Second, do not skimp on analytic tools that can be used and understood by a typical business worker. There are 90 million in the American workforce, and the majority of them are using spreadsheets in some way. There are several inexpensive spreadsheet governance and analytical tools on the market that don't require major corporate IT investments. As the "consumerization of IT" continues, even moderately tech-savvy managers, analysts and operations teams can make better, more consistent decisions with extended analytics and governance for their bread and butter spreadsheet data. 70 percent of businesses are already making heavy use of spreadsheets for critical corporate decisions, yet less than 34 percent will attest to using specific techniques to control and manage spreadsheets, and periodically evaluate these controls. 

Finally, don't pin hopes of improved business productivity and operational insights solely on "big data" when the foundational analysis and quality assurance of the "big spreadsheet" hasn't even begun for most companies.
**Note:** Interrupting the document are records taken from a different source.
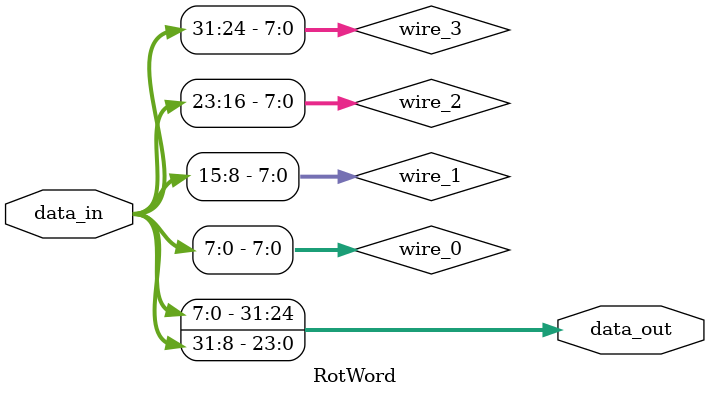
<source format=v>
module RotWord(data_in, data_out);
    input   [31:0] data_in;
    output  [31:0] data_out;

    wire [7:0] wire_0, wire_1, wire_2, wire_3;

    assign wire_0 = data_in[7:0];
    assign wire_1 = data_in[15:8];
    assign wire_2 = data_in[23:16];
    assign wire_3 = data_in[31:24];

    assign data_out = {wire_0, wire_3, wire_2, wire_1};
endmodule

</source>
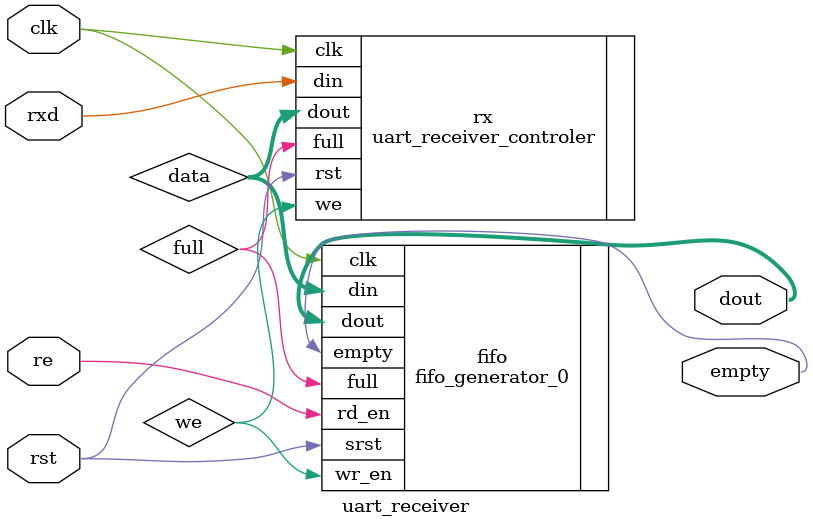
<source format=sv>
`timescale 1ns / 1ps

module uart_receiver #(
  parameter [31:0] CLOCK_FREQUENCY = 32'd100_000_000,
  parameter [31:0] BAUD_RATE = 32'd115200,
  parameter [31:0] WORD_WIDTH = 32'd8
) (
  input                   clk,
  input                   rst,
  input                   rxd,
  output [WORD_WIDTH-1:0] dout,
  output                  empty,
  input                   re
);
  // registers and wires
  logic [WORD_WIDTH-1:0] data;
  logic                  full;
  logic                  we;

  // modules
  uart_receiver_controler #(
    .CLOCK_FREQUENCY(CLOCK_FREQUENCY),
    .BAUD_RATE(BAUD_RATE),
    .WORD_WIDTH(WORD_WIDTH)
  ) rx (
    .clk(clk),
    .rst(rst),
    .din(rxd),
    .dout(data),
    .full(full),
    .we(we)
  );

  fifo_generator_0 fifo (
    .clk(clk),
    .srst(rst),
    .din(data),
    .full(full),
    .wr_en(we),
    .dout(dout),
    .empty(empty),
    .rd_en(re)
  );
endmodule

</source>
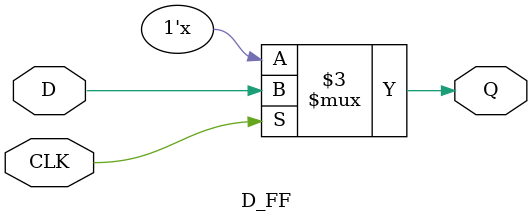
<source format=v>


module D_FF(D, CLK, Q);

input D, CLK;

output Q;

reg Q;

always @ (D or CLK)

if (CLK)

Q = D;


endmodule

</source>
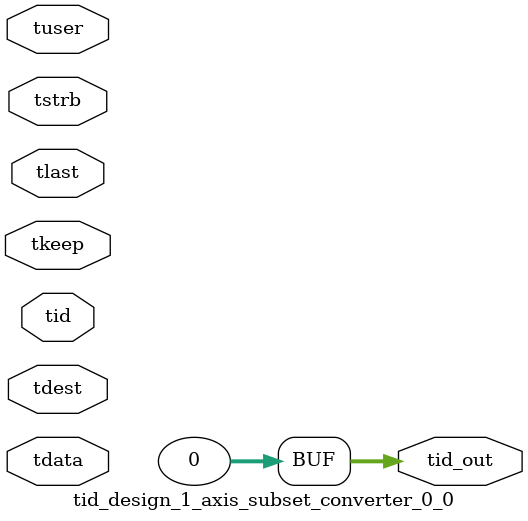
<source format=v>


`timescale 1ps/1ps

module tid_design_1_axis_subset_converter_0_0 #
(
parameter C_S_AXIS_TID_WIDTH   = 1,
parameter C_S_AXIS_TUSER_WIDTH = 0,
parameter C_S_AXIS_TDATA_WIDTH = 0,
parameter C_S_AXIS_TDEST_WIDTH = 0,
parameter C_M_AXIS_TID_WIDTH   = 32
)
(
input  [(C_S_AXIS_TID_WIDTH   == 0 ? 1 : C_S_AXIS_TID_WIDTH)-1:0       ] tid,
input  [(C_S_AXIS_TDATA_WIDTH == 0 ? 1 : C_S_AXIS_TDATA_WIDTH)-1:0     ] tdata,
input  [(C_S_AXIS_TUSER_WIDTH == 0 ? 1 : C_S_AXIS_TUSER_WIDTH)-1:0     ] tuser,
input  [(C_S_AXIS_TDEST_WIDTH == 0 ? 1 : C_S_AXIS_TDEST_WIDTH)-1:0     ] tdest,
input  [(C_S_AXIS_TDATA_WIDTH/8)-1:0 ] tkeep,
input  [(C_S_AXIS_TDATA_WIDTH/8)-1:0 ] tstrb,
input                                                                    tlast,
output [(C_M_AXIS_TID_WIDTH   == 0 ? 1 : C_M_AXIS_TID_WIDTH)-1:0       ] tid_out
);

assign tid_out = {1'b0};

endmodule


</source>
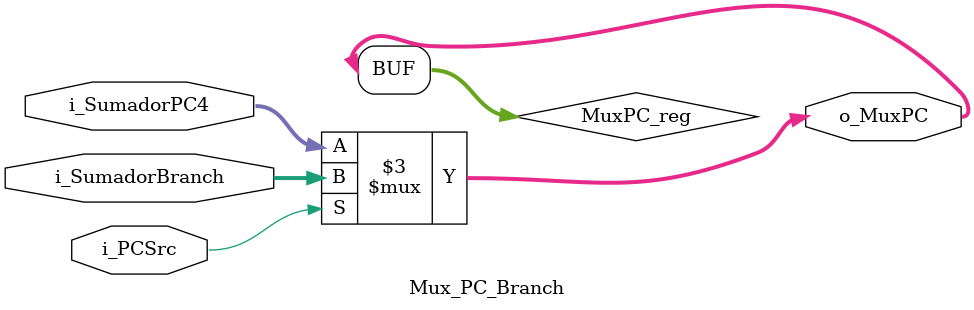
<source format=v>
`timescale 1ns / 1ps
module Mux_PC_Branch
    #(
        parameter NBITS = 32
    )
    (
        input   wire                        i_PCSrc         ,
        input   wire    [NBITS-1      :0]   i_SumadorBranch ,
        input   wire    [NBITS-1      :0]   i_SumadorPC4    ,
        output  wire    [NBITS-1      :0]   o_MuxPC                 
    );
    
    reg [NBITS-1  :0]       MuxPC_reg   ;    
    assign  o_MuxPC   =     MuxPC_reg   ;
    
    always @(*)
    begin
        if(i_PCSrc)
            MuxPC_reg   <=  i_SumadorBranch ;
        else
            MuxPC_reg   <=  i_SumadorPC4    ;
    end   
endmodule

</source>
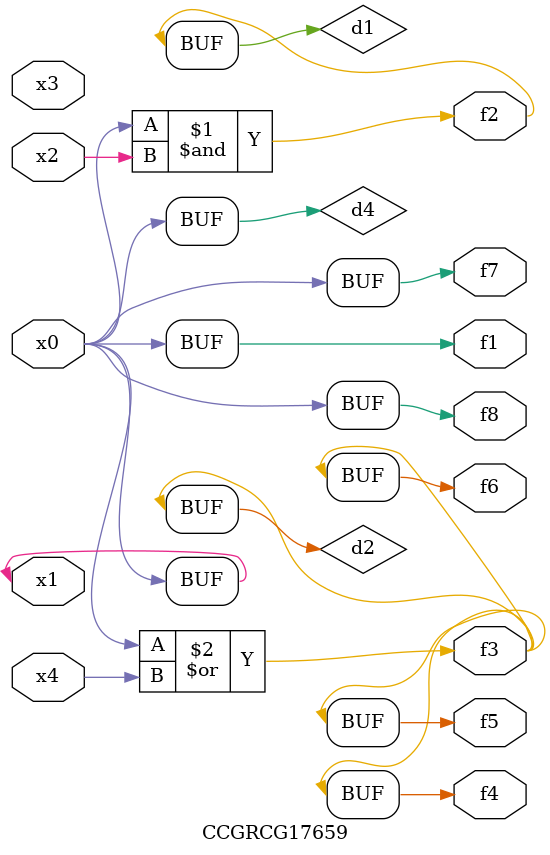
<source format=v>
module CCGRCG17659(
	input x0, x1, x2, x3, x4,
	output f1, f2, f3, f4, f5, f6, f7, f8
);

	wire d1, d2, d3, d4;

	and (d1, x0, x2);
	or (d2, x0, x4);
	nand (d3, x0, x2);
	buf (d4, x0, x1);
	assign f1 = d4;
	assign f2 = d1;
	assign f3 = d2;
	assign f4 = d2;
	assign f5 = d2;
	assign f6 = d2;
	assign f7 = d4;
	assign f8 = d4;
endmodule

</source>
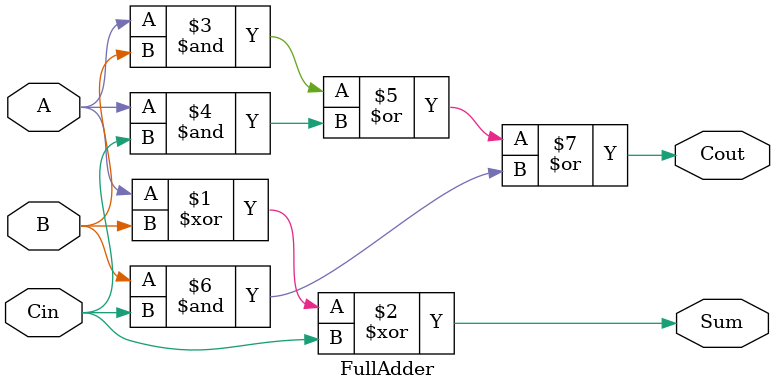
<source format=v>
module FullAdder (
    input  A, 
    input  B, 
    input  Cin, 
    output Sum, 
    output Cout
);
    assign Sum  = A ^ B ^ Cin;
    assign Cout = (A & B) | (A & Cin) | (B & Cin);
	 
endmodule

</source>
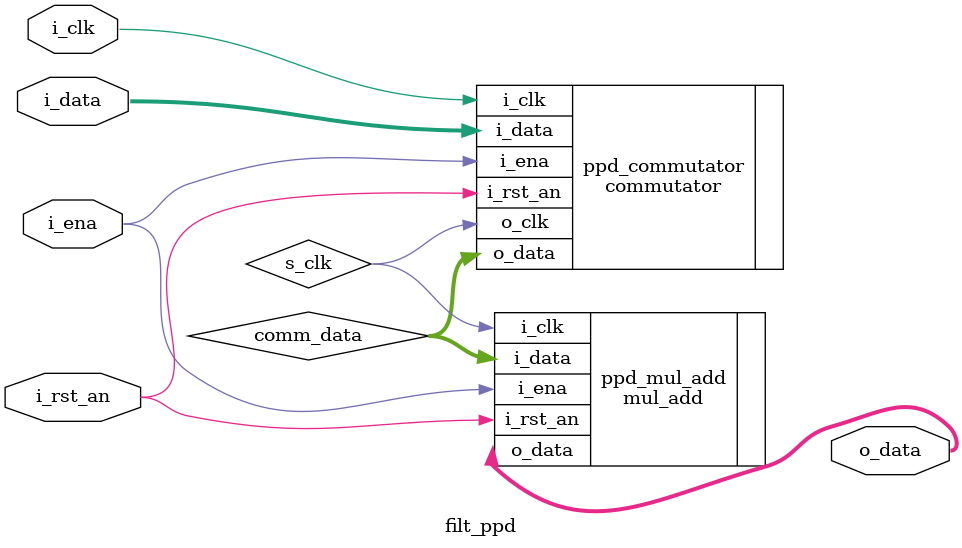
<source format=v>
`define DIV(N, D) (N%D==0) ? (N/D) : (N/D+1)
module filt_ppd #(  
  parameter gp_idata_width       = 6,                              // Set input data width
  parameter gp_decimation_factor = 31,                              // Set number of output channels
  parameter gp_coeff_length      = 53,                             // Set filter coefficient length
  parameter gp_coeff_width       = 16,                              // Set filter coefficient filter bit-width
  parameter gp_tf_df             = 0,                              // Select filter topology 1-> TF | 0-> DF   
  parameter gp_comm_reg_oup      = 1,                              // Select commutator 1-> registered output | 0 -> none-registered
  parameter gp_comm_ccw          = 1,                              // Select commutator 1-> Counter Clock Wise | 0 -> Clock Wise
  parameter gp_mul_ccw           = 0,                              // Select multiplier 1-> Counter Clock Wise | 0 -> Clock Wise
  parameter gp_comm_phase        = 0,                              // Select downsample phase 0:gp_decimation_factor-1
  parameter gp_odata_width       = gp_idata_width+gp_coeff_width+$clog2(gp_decimation_factor)+$clog2(`DIV(gp_coeff_length,gp_decimation_factor))
				                                   // Set output bit-width
) (
  input  wire                             i_rst_an,                // Asynchronous active low reset
  input  wire                             i_ena,                   // Synchronous active high enable
  input  wire                             i_clk,                   // Rising-edge clock
  input  wire signed [gp_idata_width-1:0] i_data,                  // Input data with gp_idata_width bits MSB:LSB, signed
  output wire signed [gp_odata_width-1:0] o_data,                  // Output data with gp_decimation_factor x gp_idata_width width MSB:LSB, signed
  // output wire                             o_sclk                   // Slow clock pulsed output
);
// -------------------------------------------------------------------
  // WIRE DECLARATION
  wire                                           s_clk;
  wire [gp_decimation_factor*gp_idata_width-1:0] comm_data;
// -------------------------------------------------------------------  
  commutator #(
    .gp_ccw               (gp_comm_ccw         ),
    .gp_idata_width       (gp_idata_width      ),
    .gp_decimation_factor (gp_decimation_factor),
    .gp_reg_oup           (gp_comm_reg_oup     ),                     
    .gp_phase             (gp_comm_phase       )
  ) ppd_commutator                             
  (
    .i_rst_an (i_rst_an ),
    .i_ena    (i_ena    ),
    .i_clk    (i_clk    ),
    .i_data   (i_data   ),
    .o_data   (comm_data),     
    .o_clk    (s_clk    ) 
  );
        
  mul_add #(
    .gp_idata_width       (gp_idata_width      ),   
    .gp_decimation_factor (gp_decimation_factor),
    .gp_coeff_length      (gp_coeff_length     ),
    .gp_coeff_width       (gp_coeff_width      ),
    .gp_tf_df	          (gp_tf_df            ),
    .gp_ccw	          (gp_mul_ccw          ),
    .gp_odata_width       (gp_odata_width      )
  ) ppd_mul_add (
    .i_rst_an (i_rst_an ),
    .i_ena    (i_ena    ),
    .i_clk    (s_clk    ),
    .i_data   (comm_data),
    .o_data   (o_data   )
  );

  // assign o_sclk = s_clk;
  
endmodule

</source>
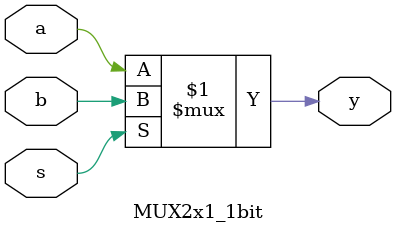
<source format=v>
module MUX2x1_1bit (a,b,s,y);
input a;
input b;
input wire s;
output y;
assign y=s?b:a;

endmodule
</source>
Take a look at the dark data stored in departmental spreadsheets, off the CIO's radar, to see what quick wins can be made with the untapped data sources already in-house. Real-time insights are amazing, but historical context from existing data sources--probably a spreadsheet--can help put context around the excitement of big data analytics.

Cheryl McKinnon is the President of Candy Strategies Inc., a consulting firm that helps companies adapt to the new digital workplace. This article was adapted from a blog post she wrote for InformationActive Inc., a software provider who develops data analytics for spreadsheet users.